The researchers have reason to be hopeful that this study will show a signal of efficacy since their earlier work, which was recently published in the journal Cancer Discovery, revealed some unique findings about the pancreatic microbiome.

The team showed that the population of bacteria in the pancreas increases more than a thousandfold in patients with pancreatic cancer, and becomes dominated by species that prevent the immune system from attacking tumor cells. But removing bacteria from the gut and pancreas by treating mice with antibiotics slowed cancer growth and reprogrammed immune cells to again better identify cancer cells.

In fact, oral antibiotics increased the efficacy of checkpoint inhibitors by about threefold. “Checkpoint inhibitors have worked very well in other cancers, and they have helped some pancreatic cancer patients, unfortunately not many,” says Cohen. She explains that checkpoint inhibitors work by releasing a natural brake on your immune system so that immune cells called T cells recognize and attack tumors. “We’re hoping to make these checkpoint inhibitors more effective, and looking at the pancreatic microbiome makes a lot of sense,” she adds.

To further show that bacteria from the gut can populate the pancreas, fecal samples from 32 patients with pancreatic cancer were compared to fecal samples of 31 healthy people. Gut microbiota in healthy people and those with pancreatic cancer had large populations of two similar types of bacteria called Firmicutes and Bacteroidetes. But other types, specifically Proteobacteria, Synergistetes, and Euryarchaeota, were much more abundant in patients with pancreatic cancer. The researchers hope this finding could eventually be used as a kind of biomarker for potential pancreatic cancer.

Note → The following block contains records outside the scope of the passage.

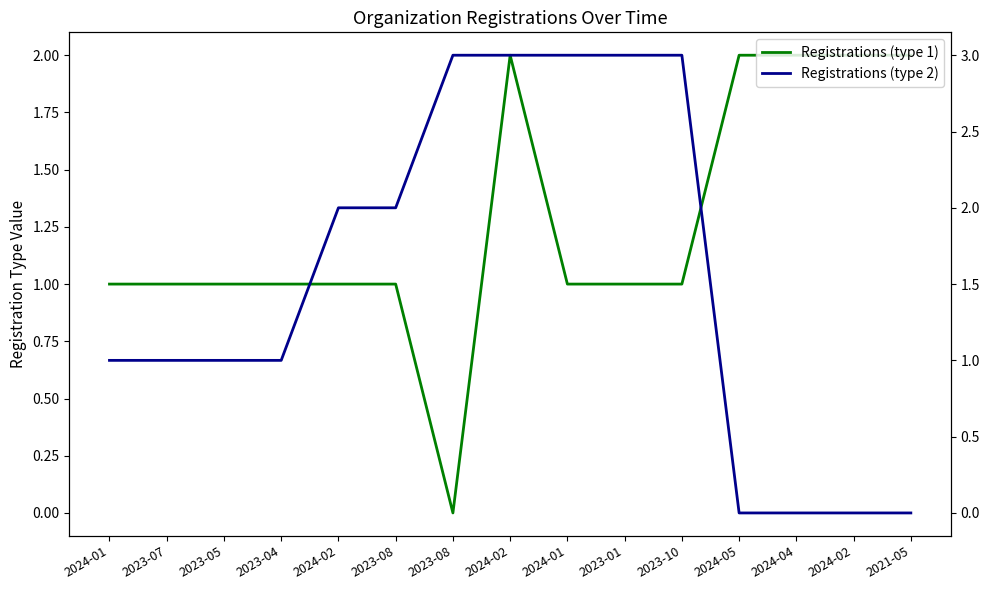

Which series changed the most between 2023-07 and 2023-08?

Registrations (type 2)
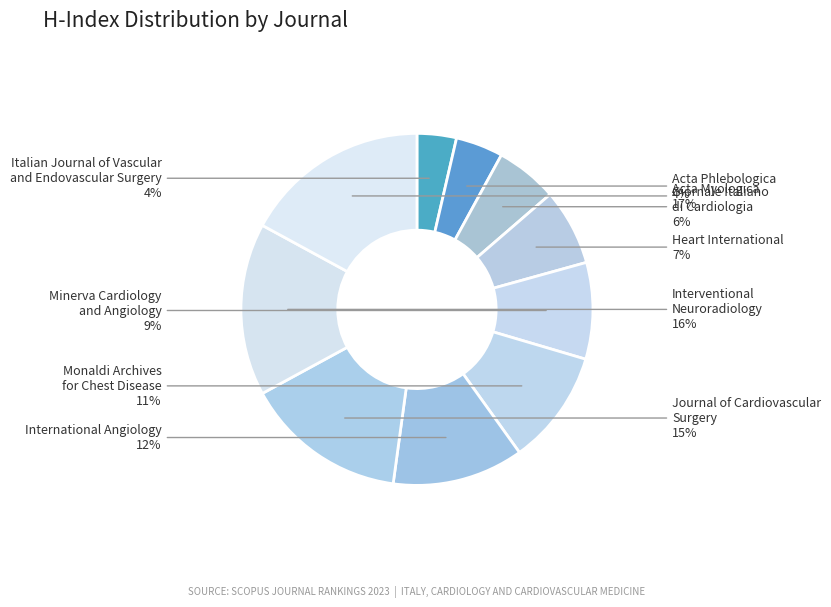

Is the sum of Heart International and Minerva Cardiology and Angiology greater than half?

No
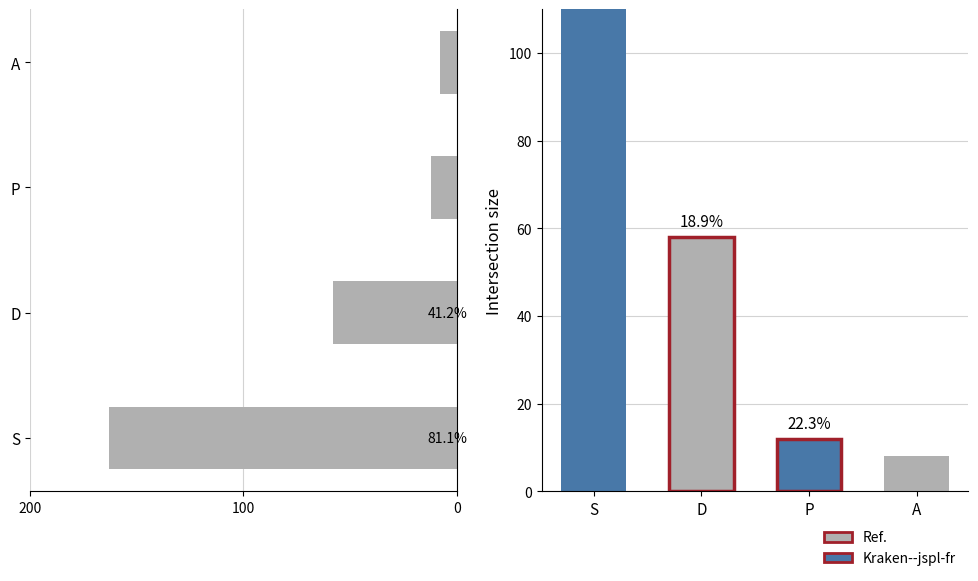

What is the smallest value displayed?

8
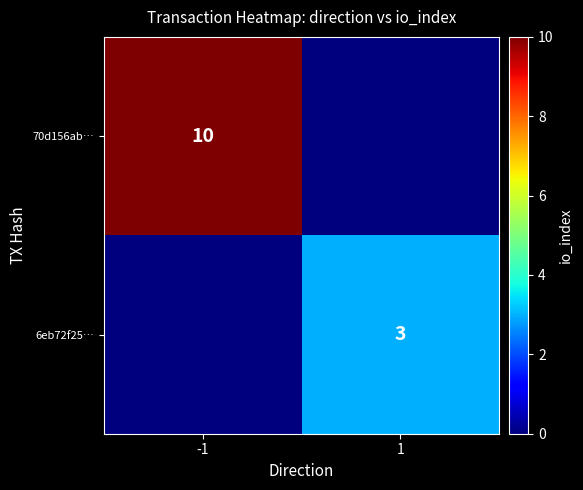

At which category is the sum across all series the highest?

-1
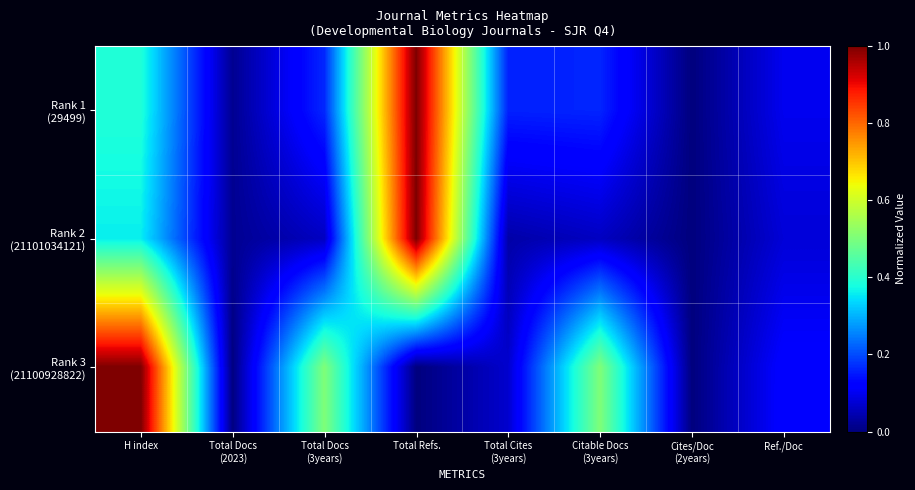

Which series has the largest total across all categories?

Rank 3 (21100928822)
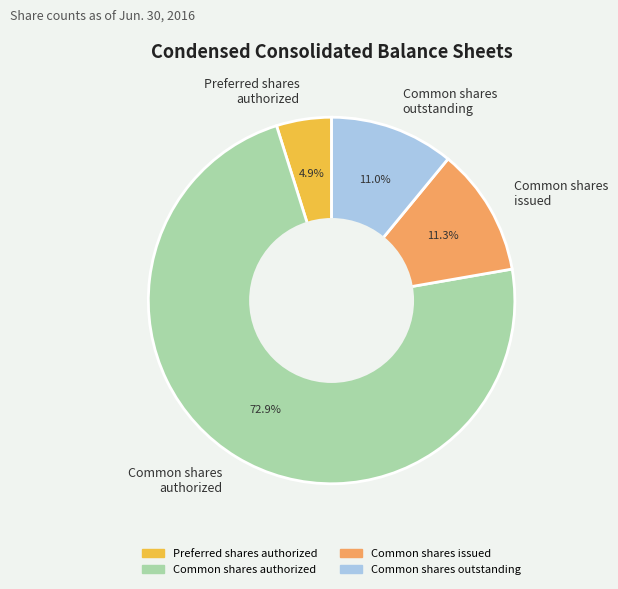

How many segments does this pie chart have?

4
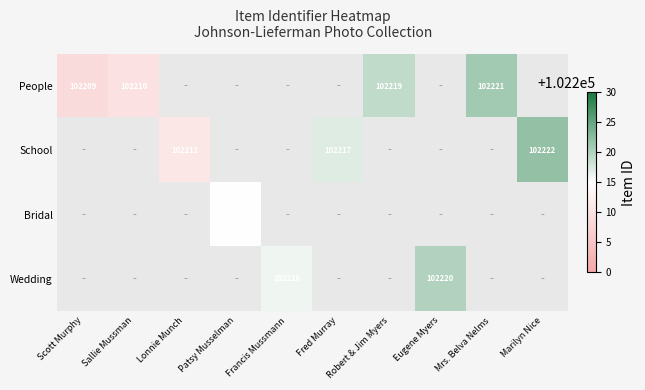

The People series shows 52751 at Mrs. Belva Nelms. True or false?

False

Early-Stage Patients Eligible

Patients with stage I and II resectable pancreatic cancer (defined by National Comprehensive Cancer Network Guidelines 1.2018) are eligible for the pilot study. All participants will undergo baseline tumor, blood, and stool collection. Patients will receive a seven-day lead-in of antibiotics with ciprofloxacin and metronidazole (two common antibiotics) in order to target gram-negative and anaerobic bacterial species. Pembrolizumab will be given for two doses every three weeks starting on day eight. Antibiotics will continue throughout the entire four- week preoperative period. Blood will be collected weekly as part of the study. Stool will also be collected weekly during the treatment phase.

“What we want to figure out is if there is actually a change in immune activation after treatment with these antibiotics and the checkpoint inhibitor,” explains Cohen, adding that establishing the safety and feasibility of preoperative antibiotics in combination with immunotherapy are also objectives.

“Small studies like this with translational endpoints are really extraordinarily helpful because if we do see a signal we can look quickly at creating a ‘version 2.0’ where we can better determine optimal antibiotic regimens and maybe even combining antibiotics with probiotics,” she says. “What we want to find is the perfect cocktail for the best immune response.”

“I think the microbiome may hold some answers.”